--- Records to use Enclosed Below ---

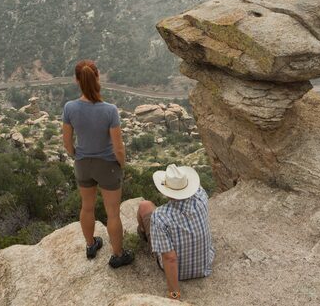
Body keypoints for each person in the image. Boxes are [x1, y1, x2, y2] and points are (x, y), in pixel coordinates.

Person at [62, 59, 134, 268]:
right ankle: (118, 255)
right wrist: (121, 164)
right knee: (112, 212)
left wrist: (78, 155)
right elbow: (118, 147)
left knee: (87, 207)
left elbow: (67, 143)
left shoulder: (70, 108)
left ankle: (91, 244)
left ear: (77, 81)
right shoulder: (109, 110)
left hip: (83, 164)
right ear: (98, 77)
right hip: (107, 165)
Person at [137, 164, 214, 301]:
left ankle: (143, 233)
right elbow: (196, 189)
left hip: (179, 272)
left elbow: (170, 258)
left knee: (145, 206)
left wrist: (175, 295)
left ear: (166, 191)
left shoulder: (160, 216)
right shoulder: (202, 196)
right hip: (204, 265)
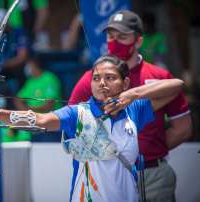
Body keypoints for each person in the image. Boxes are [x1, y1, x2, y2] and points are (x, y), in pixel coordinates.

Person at [0, 55, 184, 202]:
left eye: (110, 78)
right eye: (96, 78)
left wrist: (132, 96)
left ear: (125, 82)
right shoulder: (78, 114)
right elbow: (40, 119)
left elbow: (176, 85)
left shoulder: (134, 110)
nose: (102, 83)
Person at [68, 10, 192, 201]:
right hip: (109, 176)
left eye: (122, 36)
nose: (115, 41)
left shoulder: (159, 76)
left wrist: (150, 151)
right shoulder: (90, 78)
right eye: (111, 36)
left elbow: (182, 128)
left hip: (153, 175)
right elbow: (72, 124)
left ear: (139, 41)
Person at [0, 54, 62, 142]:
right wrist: (26, 113)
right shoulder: (30, 82)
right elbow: (18, 99)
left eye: (28, 64)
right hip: (34, 126)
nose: (27, 68)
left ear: (34, 64)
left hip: (50, 126)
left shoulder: (49, 78)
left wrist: (31, 111)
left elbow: (49, 105)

--- End of Enclosed Records to use ---

Directions>
Lines from the entries that contain the word "shoulder" are what the answer must hold.

Problem solution>
left shoulder: (70, 108)
right shoulder: (109, 110)
left shoulder: (160, 216)
right shoulder: (202, 196)
right shoulder: (78, 114)
left shoulder: (134, 110)
left shoulder: (159, 76)
right shoulder: (90, 78)
right shoulder: (30, 82)
left shoulder: (49, 78)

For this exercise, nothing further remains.